ShuffleNet: An Extremely Efficient Convolutional Neural Network for Mobile Devices
This work addresses the need for efficient neural networks for mobile applications, representing a novel method for a known bottleneck rather than an incremental improvement.
The paper tackled the problem of designing efficient convolutional neural networks for mobile devices with limited computing power, achieving a 7.8% lower top-1 error than MobileNet on ImageNet under a 40 MFLOPs budget and ~13x speedup over AlexNet on an ARM-based device while maintaining accuracy.
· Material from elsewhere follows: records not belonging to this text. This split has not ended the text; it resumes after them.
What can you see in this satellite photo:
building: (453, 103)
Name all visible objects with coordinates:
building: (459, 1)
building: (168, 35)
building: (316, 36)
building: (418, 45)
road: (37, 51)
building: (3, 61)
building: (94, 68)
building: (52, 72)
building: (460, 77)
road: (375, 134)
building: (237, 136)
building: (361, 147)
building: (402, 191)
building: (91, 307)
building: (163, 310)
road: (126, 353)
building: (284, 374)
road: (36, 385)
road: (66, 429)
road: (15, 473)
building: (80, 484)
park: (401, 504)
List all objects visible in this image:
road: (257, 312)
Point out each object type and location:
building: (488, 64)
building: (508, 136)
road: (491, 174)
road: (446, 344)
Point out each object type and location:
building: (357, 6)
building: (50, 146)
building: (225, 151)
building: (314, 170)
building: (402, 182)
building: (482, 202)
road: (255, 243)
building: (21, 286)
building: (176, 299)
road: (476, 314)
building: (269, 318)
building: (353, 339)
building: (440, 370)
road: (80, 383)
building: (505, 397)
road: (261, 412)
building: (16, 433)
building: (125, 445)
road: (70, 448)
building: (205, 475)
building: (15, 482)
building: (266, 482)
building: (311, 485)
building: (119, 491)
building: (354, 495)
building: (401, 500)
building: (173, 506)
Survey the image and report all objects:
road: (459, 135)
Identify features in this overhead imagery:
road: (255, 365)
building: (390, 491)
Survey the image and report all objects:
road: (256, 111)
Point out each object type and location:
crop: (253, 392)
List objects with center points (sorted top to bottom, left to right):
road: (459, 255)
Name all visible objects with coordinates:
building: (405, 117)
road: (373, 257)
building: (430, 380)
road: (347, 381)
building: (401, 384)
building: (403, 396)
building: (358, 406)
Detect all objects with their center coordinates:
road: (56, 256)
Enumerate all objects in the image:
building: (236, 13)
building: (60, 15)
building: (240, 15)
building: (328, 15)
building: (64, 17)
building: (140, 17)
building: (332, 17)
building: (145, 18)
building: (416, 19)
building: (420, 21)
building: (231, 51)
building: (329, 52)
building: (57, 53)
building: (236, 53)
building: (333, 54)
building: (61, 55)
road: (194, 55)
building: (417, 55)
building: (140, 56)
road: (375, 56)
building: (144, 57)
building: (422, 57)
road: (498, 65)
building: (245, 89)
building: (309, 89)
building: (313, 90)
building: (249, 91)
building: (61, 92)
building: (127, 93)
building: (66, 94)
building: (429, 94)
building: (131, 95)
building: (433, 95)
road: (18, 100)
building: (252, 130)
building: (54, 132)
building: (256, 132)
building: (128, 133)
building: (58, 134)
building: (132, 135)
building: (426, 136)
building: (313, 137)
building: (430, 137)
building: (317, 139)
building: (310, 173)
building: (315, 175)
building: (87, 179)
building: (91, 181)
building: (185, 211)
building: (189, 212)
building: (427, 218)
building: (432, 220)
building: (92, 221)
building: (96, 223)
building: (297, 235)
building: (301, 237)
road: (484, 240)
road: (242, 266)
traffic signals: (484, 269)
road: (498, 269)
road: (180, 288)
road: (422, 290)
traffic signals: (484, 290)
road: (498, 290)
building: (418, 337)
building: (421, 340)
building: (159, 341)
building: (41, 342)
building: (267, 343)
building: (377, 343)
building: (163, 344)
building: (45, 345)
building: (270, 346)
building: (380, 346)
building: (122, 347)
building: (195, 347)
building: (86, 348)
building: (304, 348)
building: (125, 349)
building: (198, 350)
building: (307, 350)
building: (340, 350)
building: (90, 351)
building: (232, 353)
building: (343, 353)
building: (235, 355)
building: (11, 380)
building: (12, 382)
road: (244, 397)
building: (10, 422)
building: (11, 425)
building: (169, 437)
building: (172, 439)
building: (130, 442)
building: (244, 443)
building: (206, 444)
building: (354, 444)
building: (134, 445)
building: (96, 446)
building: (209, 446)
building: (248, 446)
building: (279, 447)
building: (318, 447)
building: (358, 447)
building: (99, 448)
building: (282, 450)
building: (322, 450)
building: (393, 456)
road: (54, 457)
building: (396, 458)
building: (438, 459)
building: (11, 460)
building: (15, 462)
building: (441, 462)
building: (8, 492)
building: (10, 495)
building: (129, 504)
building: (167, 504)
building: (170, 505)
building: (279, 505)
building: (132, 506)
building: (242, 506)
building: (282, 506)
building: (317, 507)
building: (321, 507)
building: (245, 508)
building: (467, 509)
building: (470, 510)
We introduce an extremely computation-efficient CNN architecture named ShuffleNet, which is designed specially for mobile devices with very limited computing power (e.g., 10-150 MFLOPs). The new architecture utilizes two new operations, pointwise group convolution and channel shuffle, to greatly reduce computation cost while maintaining accuracy. Experiments on ImageNet classification and MS COCO object detection demonstrate the superior performance of ShuffleNet over other structures, e.g. lower top-1 error (absolute 7.8%) than recent MobileNet on ImageNet classification task, under the computation budget of 40 MFLOPs. On an ARM-based mobile device, ShuffleNet achieves ~13x actual speedup over AlexNet while maintaining comparable accuracy.